__REQUIRED ACTION__. Exactly reproduce all the records, keeping pictures out of the copy.

[[ INPUT DATA, beginning ]]

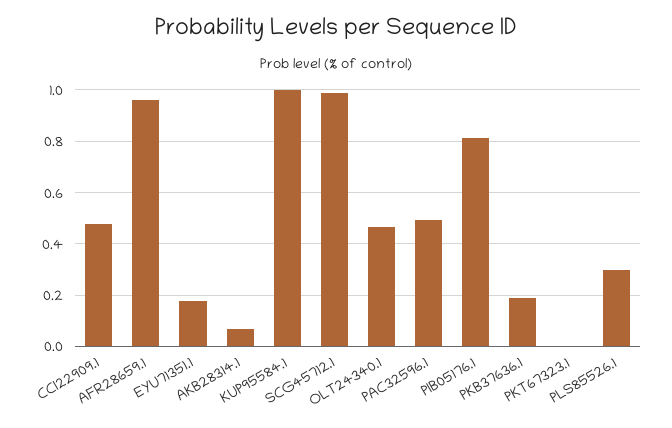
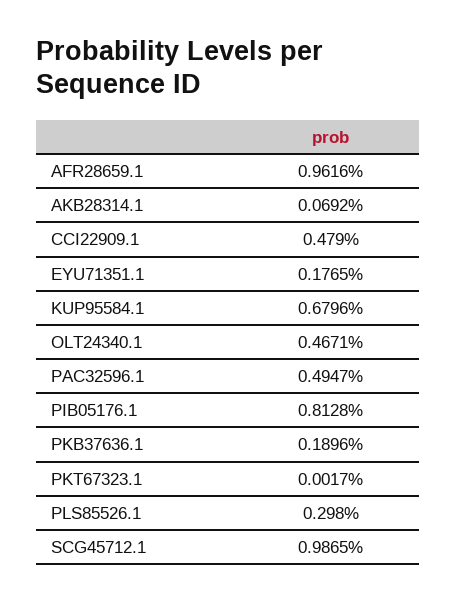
KUP95584.1: 1 -> 0.6796

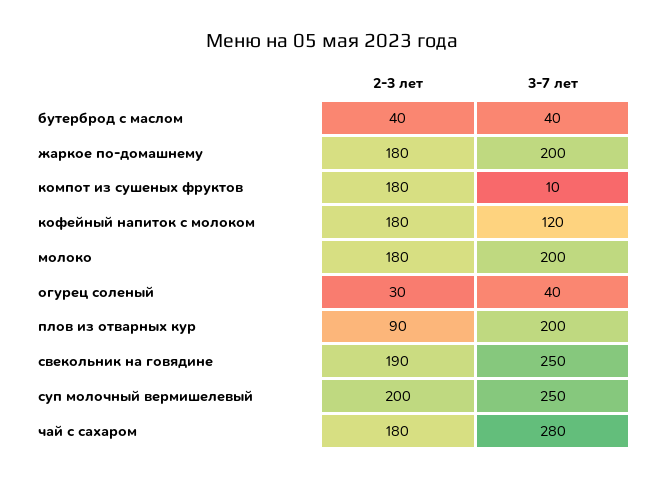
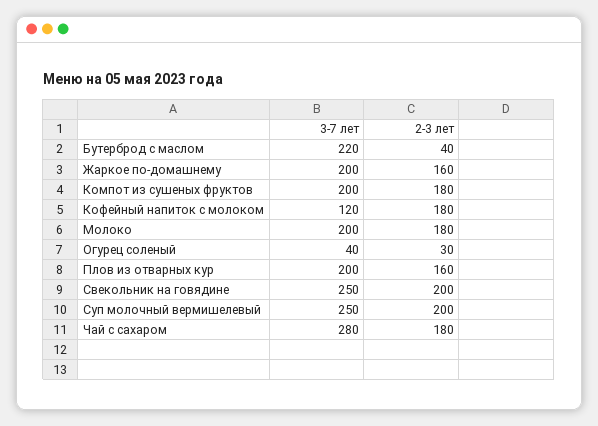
3-7 лет, бутерброд с маслом: 40 -> 220
2-3 лет, жаркое по-домашнему: 180 -> 160
3-7 лет, компот из сушеных фруктов: 10 -> 200
2-3 лет, плов из отварных кур: 90 -> 160
2-3 лет, свекольник на говядине: 190 -> 200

[[ INPUT DATA, end ]]

__ANSWER BOX__.
KUP95584.1: 1 -> 0.6796

3-7 лет, бутерброд с маслом: 40 -> 220
2-3 лет, жаркое по-домашнему: 180 -> 160
3-7 лет, компот из сушеных фруктов: 10 -> 200
2-3 лет, плов из отварных кур: 90 -> 160
2-3 лет, свекольник на говядине: 190 -> 200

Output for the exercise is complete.